- **Task details**: Rewrite every line of the records below as a JSON list of strings, one string per line, skipping blank lines. Leave the pictures out of your answer.

Stored items:
+++

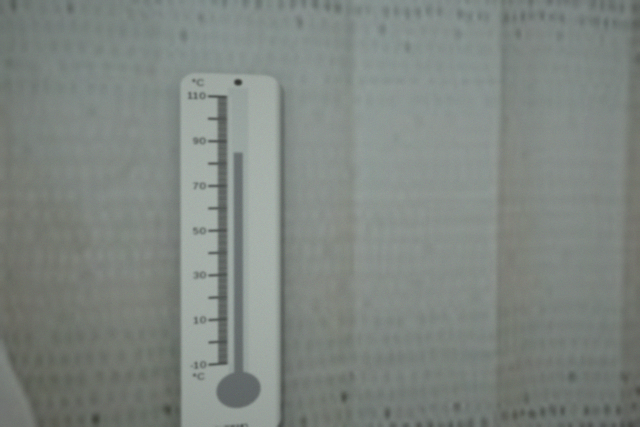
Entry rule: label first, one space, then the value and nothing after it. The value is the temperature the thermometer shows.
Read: 85 °C
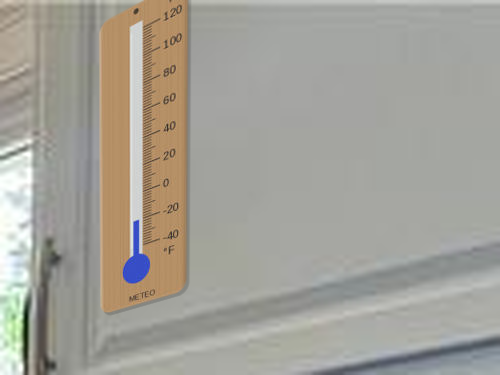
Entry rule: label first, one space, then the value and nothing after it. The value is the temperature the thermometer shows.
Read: -20 °F
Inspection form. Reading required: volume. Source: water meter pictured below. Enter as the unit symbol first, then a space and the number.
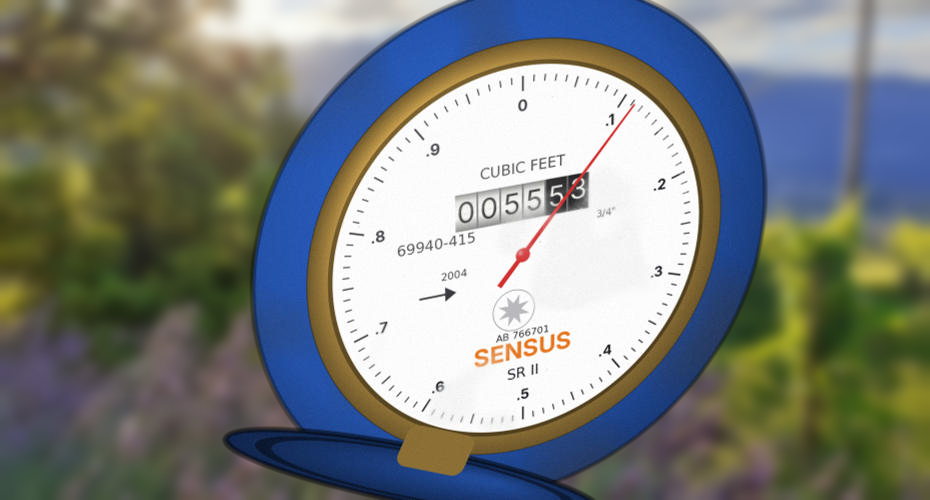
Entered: ft³ 5553.11
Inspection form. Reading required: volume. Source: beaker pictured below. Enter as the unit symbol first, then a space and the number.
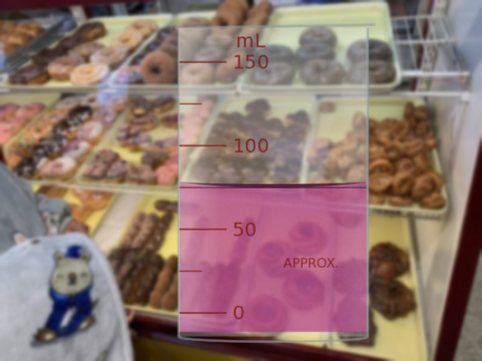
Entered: mL 75
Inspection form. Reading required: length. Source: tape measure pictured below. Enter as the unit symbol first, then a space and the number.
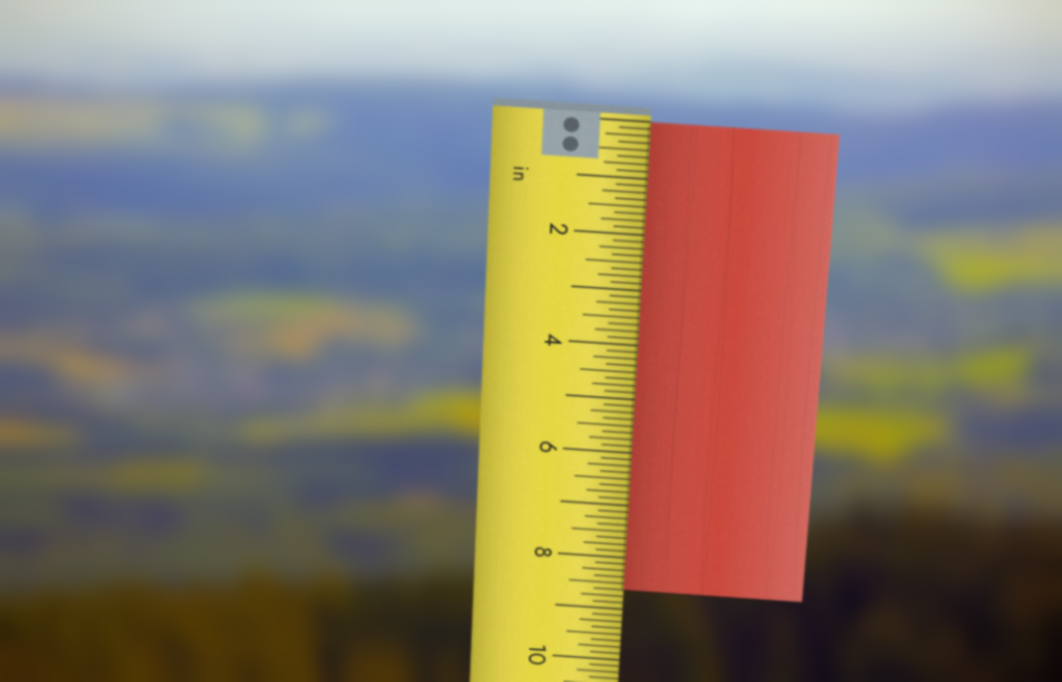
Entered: in 8.625
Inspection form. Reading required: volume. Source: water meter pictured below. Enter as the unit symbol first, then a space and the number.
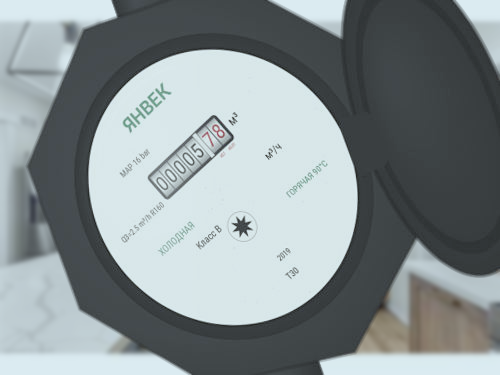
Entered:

+++

- **Your response**:
[
  "Entry rule: label first, one space, then the value and nothing after it. The value is the temperature the thermometer shows.",
  "Read: 85 °C",
  "Entry rule: label first, one space, then the value and nothing after it. The value is the temperature the thermometer shows.",
  "Read: -20 °F",
  "Inspection form. Reading required: volume. Source: water meter pictured below. Enter as the unit symbol first, then a space and the number.",
  "Entered: ft³ 5553.11",
  "Inspection form. Reading required: volume. Source: beaker pictured below. Enter as the unit symbol first, then a space and the number.",
  "Entered: mL 75",
  "Inspection form. Reading required: length. Source: tape measure pictured below. Enter as the unit symbol first, then a space and the number.",
  "Entered: in 8.625",
  "Inspection form. Reading required: volume. Source: water meter pictured below. Enter as the unit symbol first, then a space and the number.",
  "Entered:"
]